Sorry, I really shouldn't have talked about infinity. I meant no bellows extension if the subject on which I was focusing was farther than 8 x focal length of lens from the camera (didn't worry about farther from lens or farther from film plane or farther than somewhere else on the camera, since I was just eyeballing it anyhow I didn't think I needed to get that precise).

Sorry, I really shouldn't have talked about infinity. I meant no bellows extension if the subject on which I was focusing was farther than 8 x focal length of lens from the camera (didn't worry about farther from lens or farther from film plane or farther than somewhere else on the camera, since I was just eyeballing it anyhow I didn't think I needed to get that precise).

I reckoned that and it is a good rule.

Regards

Drew Bedo

9-Apr-2012, 16:22

Vaughn: You are so right!

Mark Sawyer

9-Apr-2012, 18:25

Just divide the bellows extension by the aperture diameter and you have your f/stop value... :p

But first you have to do the math (using the focal length and f/stop number of the lens) to get the aperture diameter, correct?

Yes, there's one simple division problem to do. And you have to make two measurements with a tape measure.

But if you're reeeeally lazy, set your f/stop to one inch and measure the bellows extension in inches. Or set it to one centimeter and measure the bellows extension in centimeters. Then you're just dividing by one; you bellows extension is your f/stop.

See this lens currently on ebay, #330714904774:

http://i55.photobucket.com/albums/g139/Owen21k/KGrHqJnoE8YJtNFO0BPP5PfQwg60_58.jpg

Notice it's got a big white mark at about f/11? Let's check my old Velostigmat and see what that measures to be...

http://i55.photobucket.com/albums/g139/Owen21k/fstop.jpg

Hmmm... about an inch. (Remember, there can be a little slop in the iris accuracy, just like on shutter times.) There once was an old photographer who had the option of measuring his bellows extension, and that was his f/stop, period. 18 inches of extension? f/18. 14 inches? f/14. 26 inches? f/26.

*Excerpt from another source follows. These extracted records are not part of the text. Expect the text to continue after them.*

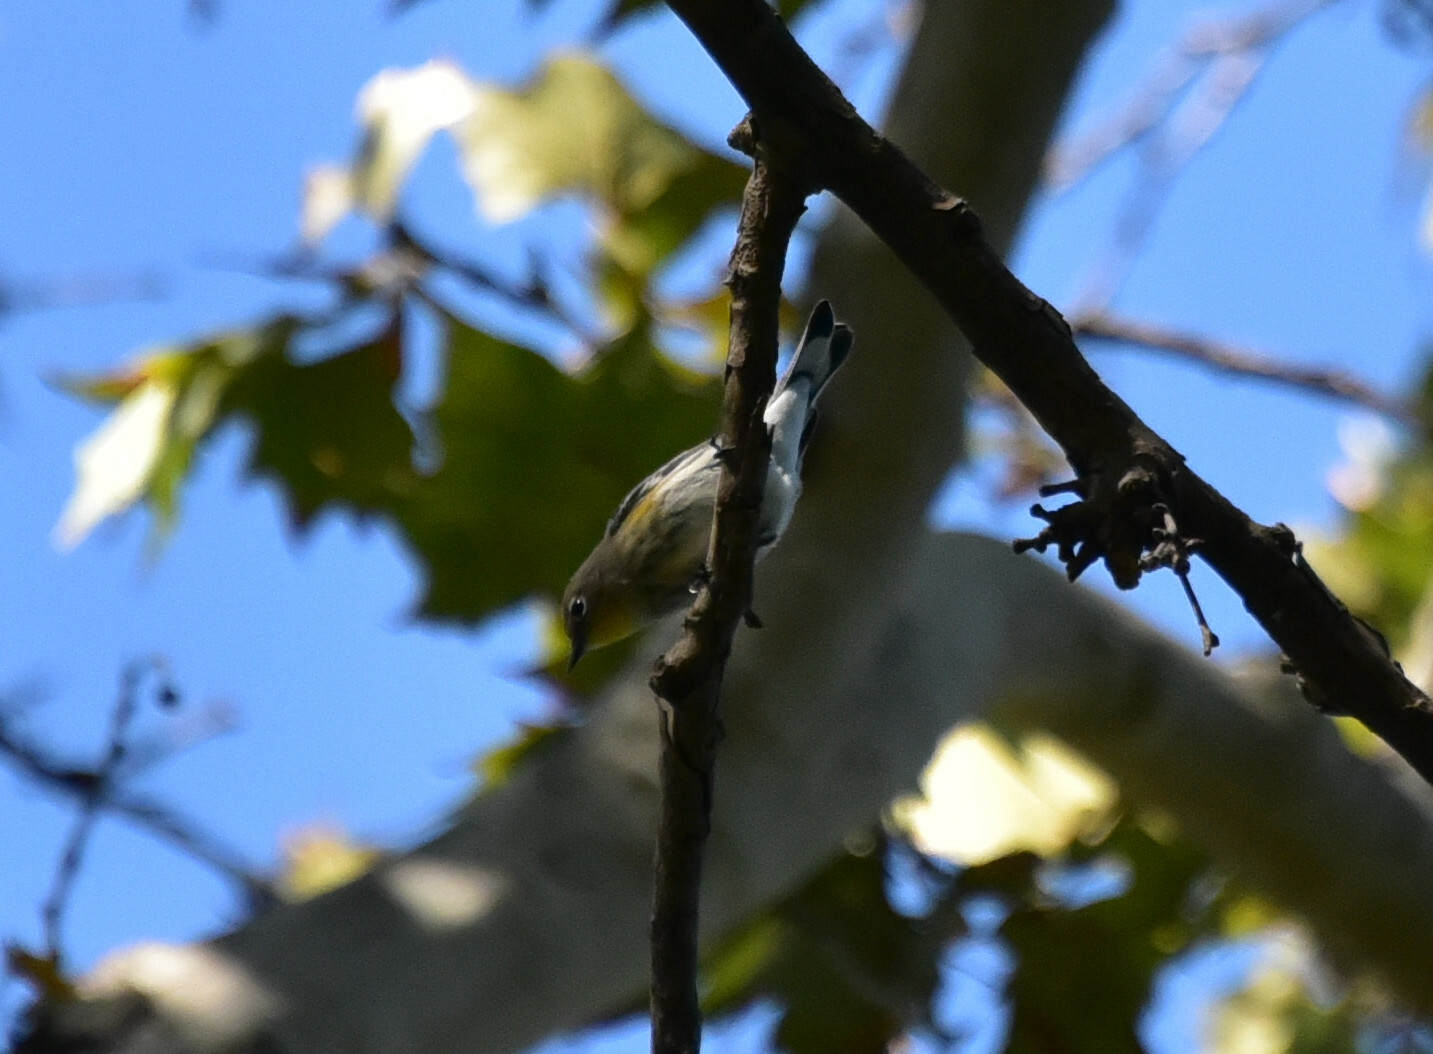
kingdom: Animalia
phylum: Chordata
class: Aves
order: Passeriformes
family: Parulidae
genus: Setophaga
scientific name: Setophaga coronata
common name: Myrtle warbler
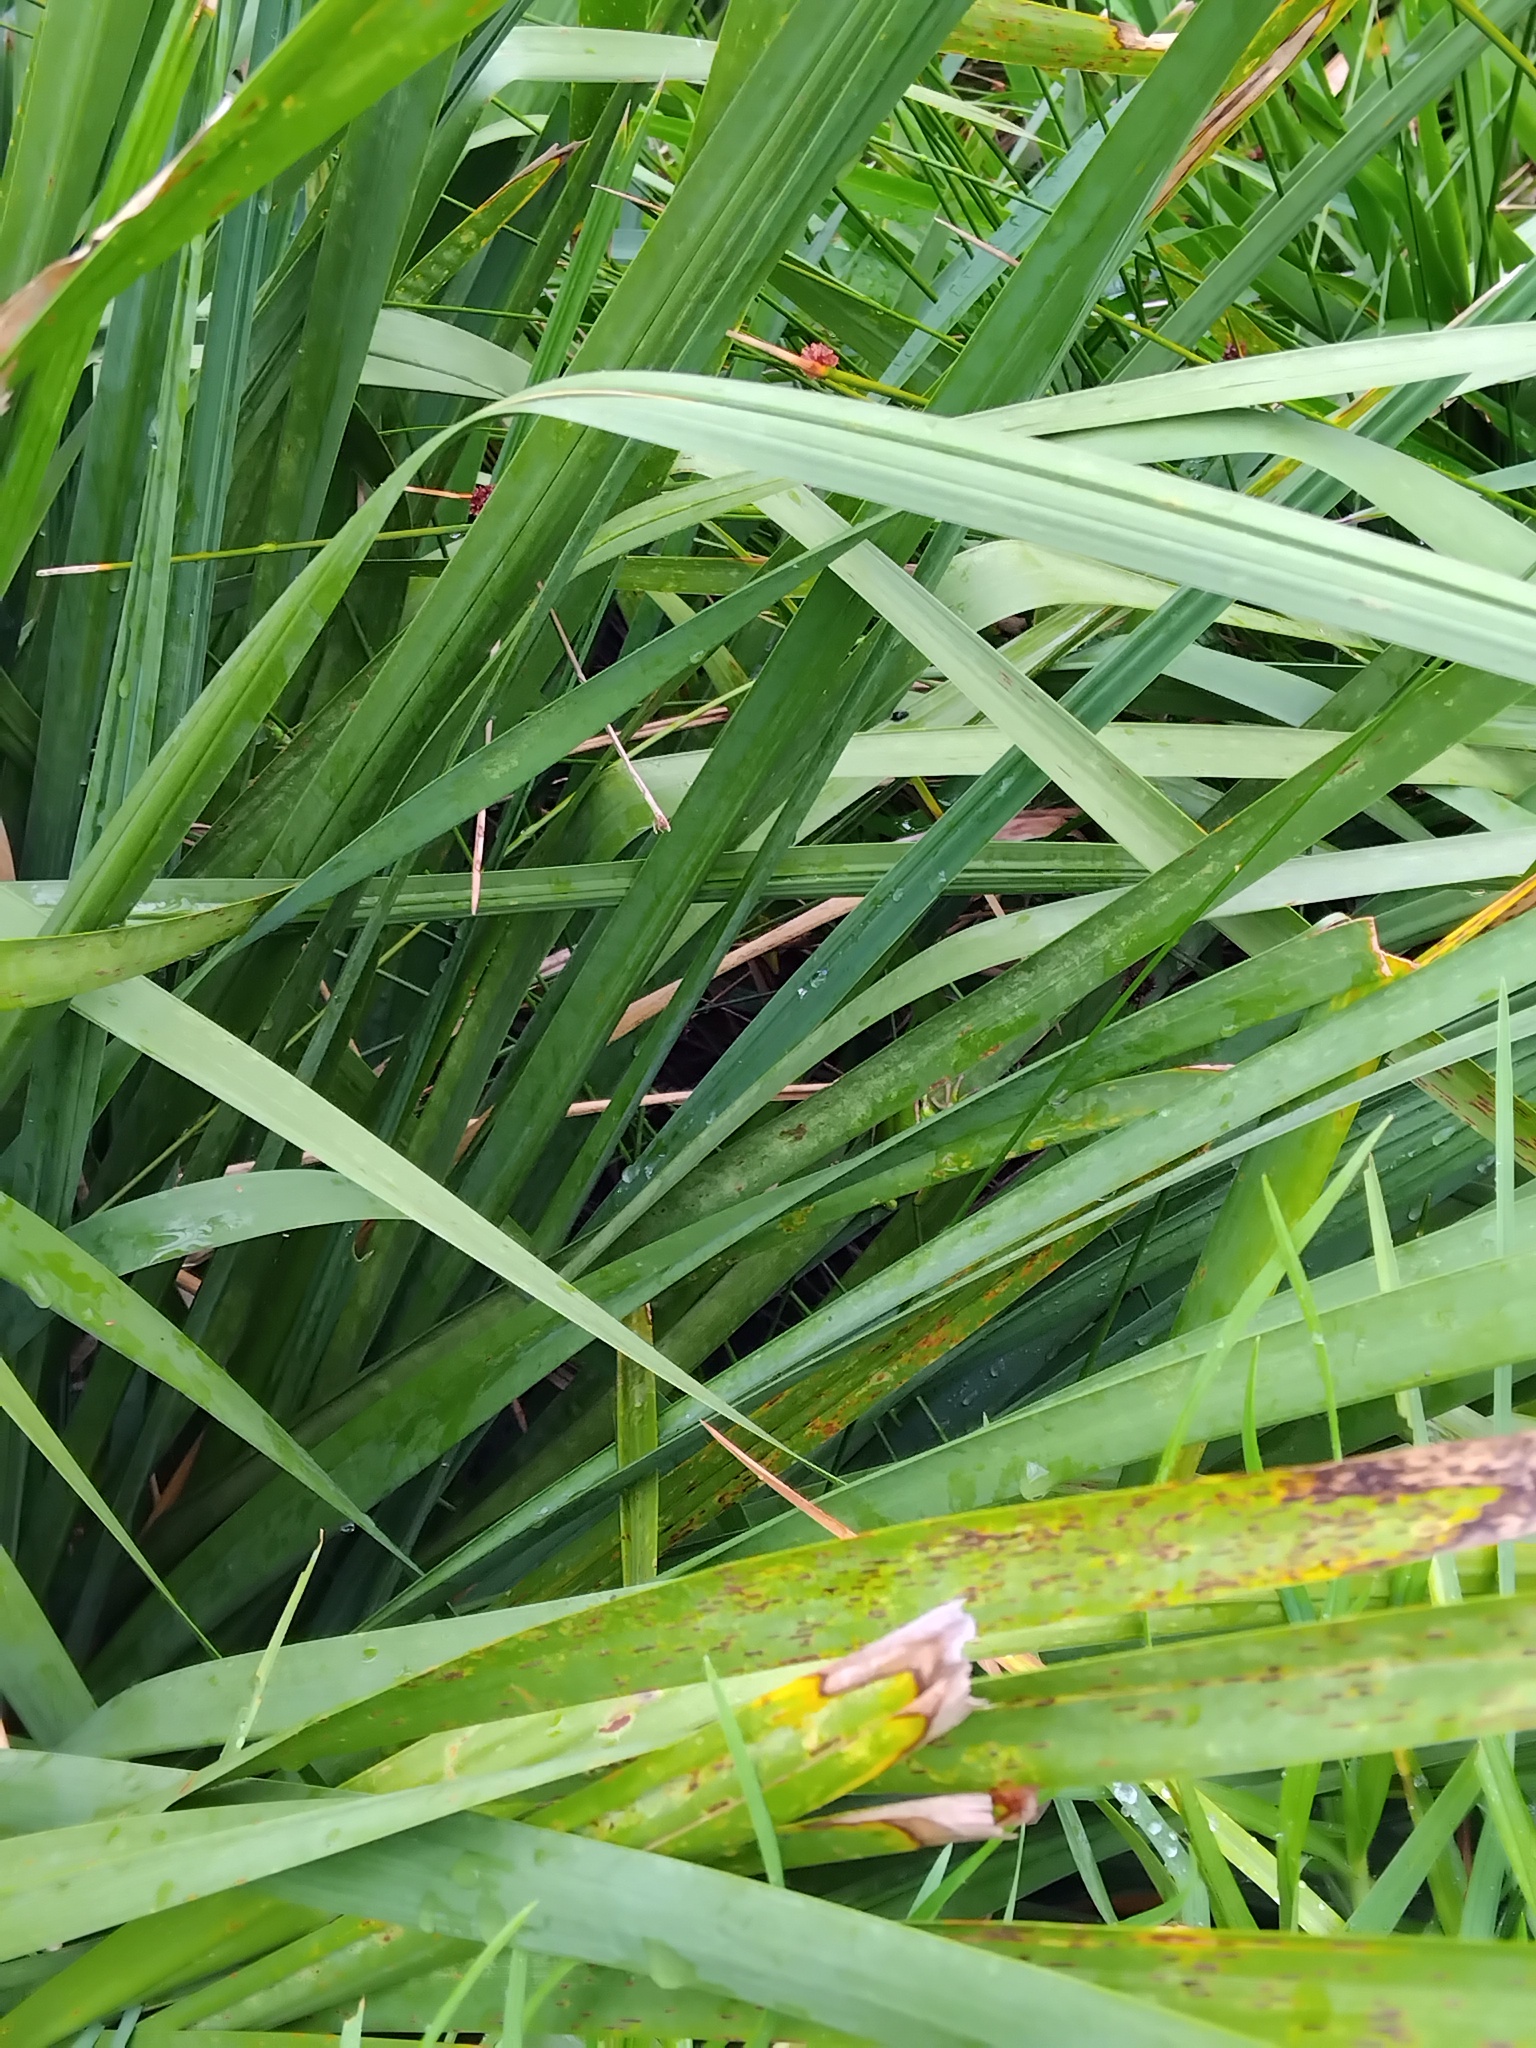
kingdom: Animalia
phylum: Chordata
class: Amphibia
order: Anura
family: Pelodryadidae
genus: Ranoidea
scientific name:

I can't swear that this is what was going on, but I've seen a few shutters marked this way, and it's always one inch, sometimes also at half an inch (easy math, cut your extension in half!), or one centimeter. If you aren't fussy about your taking aperture, it can make life easy.

Today's photo-tip for lazy math-phobes! :rolleyes:

goamules

9-Apr-2012, 19:10

But what if with your shown lens, and 1 inch iris setting, you focus and your bellows measures 11 inches? You have F11, that easy?! Uncanny! Unheard of! What will they think of next?!

Mark Sawyer

9-Apr-2012, 19:25

Yup, although technically, at 11 inches extension with a twelve inch lens, you've pulled a Buzz Lightyear, focusing "at infinity, and beyond!!!" :)

And technically, a 12" lens should have its 1" aperture at f/12, but as I said, there's often a little slop...

BTW, I thought it was a neat little trick, and one I'd never heard talked about before, so I gave it it's own little thread under the Lenses & Lens Accessories forum, (though in retrospect, I guess it should have gone in the Style & Technique forum...)

Skip Roessel

10-Apr-2012, 08:38

Lynn's right. Divide the FL by the Bellows Draw first (always gives you a number less than one) and square that, getting an even smaller number. That's fraction or percentage of light the film is getting. The reciprocal, a number greater than one, is how much you multiply the old exposure time to get the new, longer time.

The same math, a little simpler is: new exposure equals ( BD / FL ) squared, then multiplied times old exposure in seconds. If Bellows Draw is divided by Focal Length, that will always be greater than one, and squared it is greater still.

In Excel I think that formula would be NEW EXPOSURE IN SECONDS =((BD/FL)^2)*OE (OE is Old Exposure in seconds, what the meter says. Bellows Draw and Focal Length are both in centimeters, or whatever.)